Bizim böyle bir amacımız yok. Eğer sanatçı kendisi tercih ederse ya da ziyaretçisi böyle bir talepte bulunursa kendi aralarındaki mesele, sanatçının kararı. Uzun vadede böyle bir ihtimal var tabii. Ama sanatçı açısından ben şunu daha faydalı görüyorum, bu etkinlik sürecinde küratörler, sanat kurumlarının yöneticileri de bu atölyeleri ziyaret ediyor. Sanatçılar sanat piyasasından küratörleriyle bağlar oluşturup, farklı iş birlikleri yapabiliyorlar. Bu bağlamda Açık Stüdyo Günleri’nin eser satmaktan ziyade sanatçıların için bu ağları oluşturmak adına önemli bir platform olduğunu düşünüyorum.
İSTANBUL’DAKİ ATÖLYELER BELGELENİYOR
Etkinlikte yer alan atölyeleri nasıl buluyor sanatseverler?
Etkinliğin en önemli nesnesi bastığımız haritalar.
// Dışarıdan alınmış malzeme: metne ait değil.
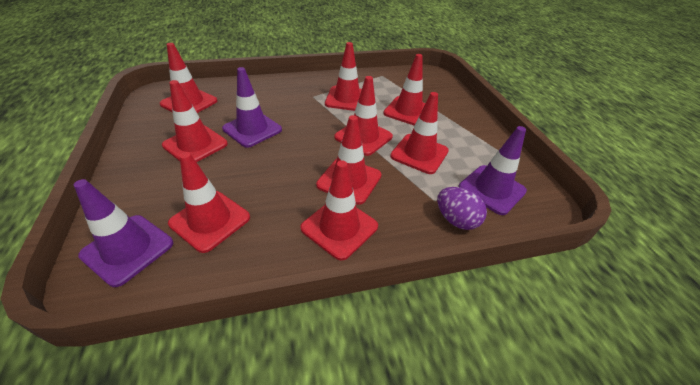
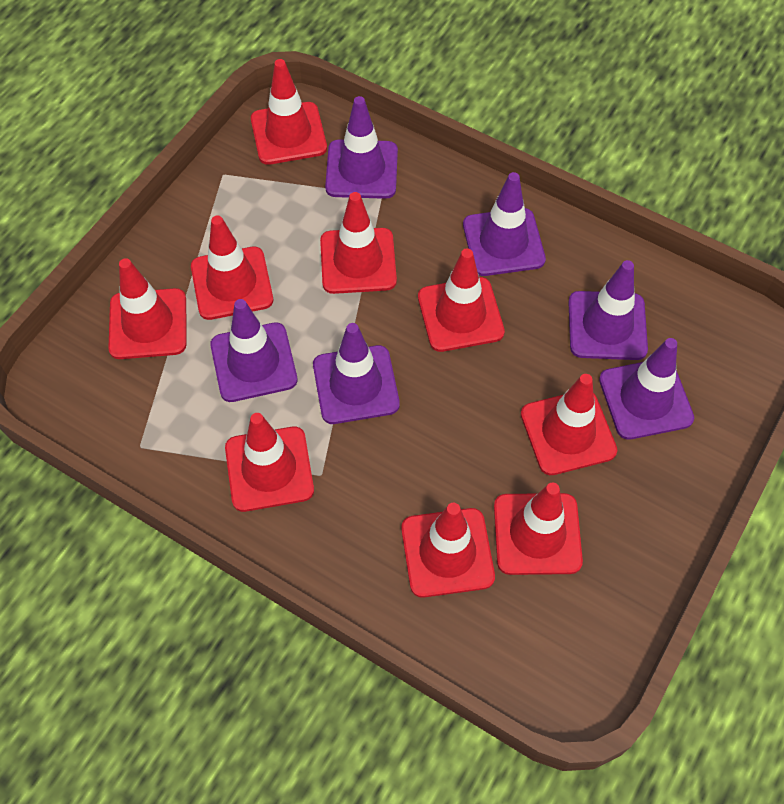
purple egg: [437,187,487,230] = 1 -> none = 0
purple traffic cone: [74,179,173,287] [222,67,282,148] [458,126,527,215] = 3 -> [210,299,298,402] [313,323,400,424] [325,96,398,199] [463,172,546,276] [568,260,648,360] [599,338,694,440] = 6

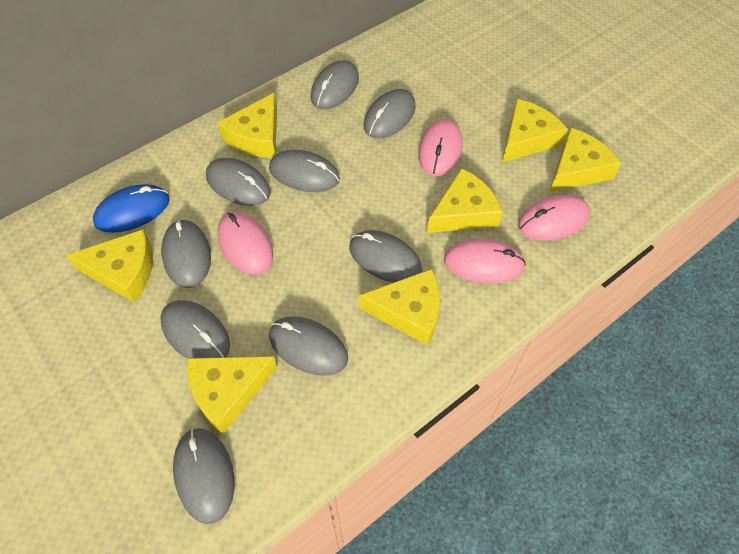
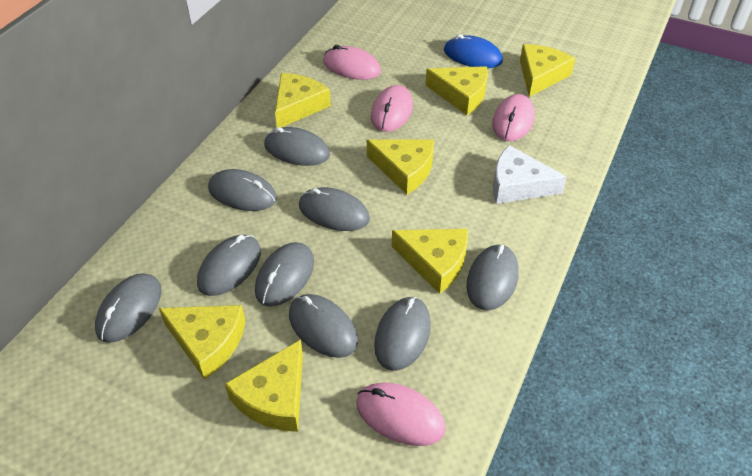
white cheese: none = 0 -> [493,145,567,204] = 1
Biz bağımsız bir girişim olduğumuz için bu haritaları imece usulü basıyoruz yani sanatçılardan bir baskı meblağı oluşturarak basıyoruz. Bu haritayı önemsiyoruz çünkü ayrıca İstanbul’un sanatçı atölyesi belleğini çiziyor. Çünkü bu haritalarda her yıl sanatçıların atölyelerini nokta nokta belgeliyoruz. Son dönemde dijital bir haritamız da var, QR ile de görüntülenebiliyor harita. Kimi basılı haritayı, kimisi dijitali tercih ediyor ve oradan atölyelerin izini sürüyor. Hem dijitale, hem analog baskıya önem veriyoruz.